Butt coached Bowdoin men's soccer for twenty-three years from 1961-1984, leading the team to an unprecedented 128 victories, and Maine Intercollegiate Athletic Association titles in 1965-6, and 1968. Important contributors on the 1966 Maine IAA championships soccer team included Halfback Bill Miles, a 1966 All Maine Soccer Squad Member, speedy Wing Jeff Richards, a 1966 second team All-Maine Soccer honoree, and Charlie Powell, a fullback, who was a member of the 1966 All Maine Soccer Squad and a key defensive player who received the George Levine annual soccer trophy. Key contributors for Bowdoin in the 1968 Maine Soccer championship were fullback H. Rollin Ives, and forward Stephen Lang who would both serve as Co-captains. Bowdoin men's soccer won the 1968 State title with a 4-0-2 record in the IAA State championship matches, finishing with a tie against Colby that was enough to clinch the title. By September 1969, Butt served as President of the New England Intercollegiate Soccer League.

Around 1966-1967, Butt did additional graduate work at Columbia University teacher's college, and may have studied there earlier as well.

In 1965, he married Patricia C. McCallum, later known as Brigit P. McCallum of North Waterboro, Maine. The couple had two children, Charles Jr. and Catie. In the 1970's, he had Cynthia Osgood as his partner, and they would later travel widely. In his 40's he renewed his love of the game of squash which he had Assistant Coached at Bowdoin, eventually winning 23 national championships and a world championship.

== Service to Intercollegiate athletics ==
Butt authored a variety of publications on both soccer and swimming. From 1961–1968, he was on the Rules Committee of the National Collegiate Athletic Association (NCAA) Swimming and Diving Committee, and served as Chairman for four years. He was an active member of the American Association for Health, Recreation, and Physical Education and the National Soccer Coaches Association. He was an executive member of the Soccer Coaches Association in Nassau County, and an executive officer for the New England Intercollegiate Swimming Association, and the New England Intercollegiate Soccer League.

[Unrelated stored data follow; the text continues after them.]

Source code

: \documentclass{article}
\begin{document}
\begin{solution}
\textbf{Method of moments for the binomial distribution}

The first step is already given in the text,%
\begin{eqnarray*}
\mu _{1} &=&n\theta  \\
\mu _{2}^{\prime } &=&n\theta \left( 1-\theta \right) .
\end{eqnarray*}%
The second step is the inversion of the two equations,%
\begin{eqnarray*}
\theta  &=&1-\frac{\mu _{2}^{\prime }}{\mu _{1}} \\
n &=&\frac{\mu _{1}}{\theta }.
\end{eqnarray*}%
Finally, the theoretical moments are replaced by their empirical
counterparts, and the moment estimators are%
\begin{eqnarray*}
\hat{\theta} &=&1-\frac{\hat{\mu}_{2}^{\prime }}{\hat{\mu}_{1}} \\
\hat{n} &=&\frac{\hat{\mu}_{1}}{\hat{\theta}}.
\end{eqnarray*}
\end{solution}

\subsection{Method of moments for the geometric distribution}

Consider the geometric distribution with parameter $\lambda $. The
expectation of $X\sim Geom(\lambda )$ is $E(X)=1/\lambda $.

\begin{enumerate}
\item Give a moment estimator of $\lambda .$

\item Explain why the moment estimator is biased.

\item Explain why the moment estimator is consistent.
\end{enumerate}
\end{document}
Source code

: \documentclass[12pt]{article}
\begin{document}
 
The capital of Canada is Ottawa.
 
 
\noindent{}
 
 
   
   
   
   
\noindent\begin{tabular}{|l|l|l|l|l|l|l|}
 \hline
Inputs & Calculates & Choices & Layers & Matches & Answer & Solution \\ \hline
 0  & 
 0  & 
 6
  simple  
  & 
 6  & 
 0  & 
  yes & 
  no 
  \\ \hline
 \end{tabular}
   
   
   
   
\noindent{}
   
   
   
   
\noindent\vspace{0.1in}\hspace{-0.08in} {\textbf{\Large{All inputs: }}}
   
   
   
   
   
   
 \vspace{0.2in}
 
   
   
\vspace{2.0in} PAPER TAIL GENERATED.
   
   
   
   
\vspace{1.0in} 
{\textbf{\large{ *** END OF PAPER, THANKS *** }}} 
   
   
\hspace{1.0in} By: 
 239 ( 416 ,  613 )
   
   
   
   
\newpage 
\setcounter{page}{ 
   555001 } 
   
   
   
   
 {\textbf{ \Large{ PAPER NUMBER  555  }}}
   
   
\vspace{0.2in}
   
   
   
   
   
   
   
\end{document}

Butt died at 93 at his home in South Harpwell, Brunswick, Maine on September 14, 2018. A memorial was held on the morning of October 5, 2018 at Bowdoin College's Farley Field House, in Brunswick, Maine.

== Honors ==
Butt was widely recognized for his coaching achievements in his career, particularly by the swimming community. In 1981, his twentieth year as coach, he was a recipient of the National Collegiate and Scholastic Swimming Trophy, considered the highest honor in intercollegiate swimming and diving, given to a coach making the greatest contribution to the sport of swimming as a part of undergraduate education. He was a four-time New England Swimming Coaches Association (NESCA) coach of the year in 1976, 1982, 1988 and 1990. In 1989, he was awarded NESCA men’s coach of the year honors. He received the 1994 Richard E. Steadman Award from the College Swimming Coaches Association (CSCAA) and International Swimming Hall of Fame. In 2010, he became a member of the Maine Swimming and Diving Hall of Fame. In 2003, he was inducted into the Bowdoin College Athletic Hall of Honor. A Bowdoin scholarship in his name was created upon his retirement in 2000. In a distinctive honor, he was a CSCAA Swim Coach of the Century.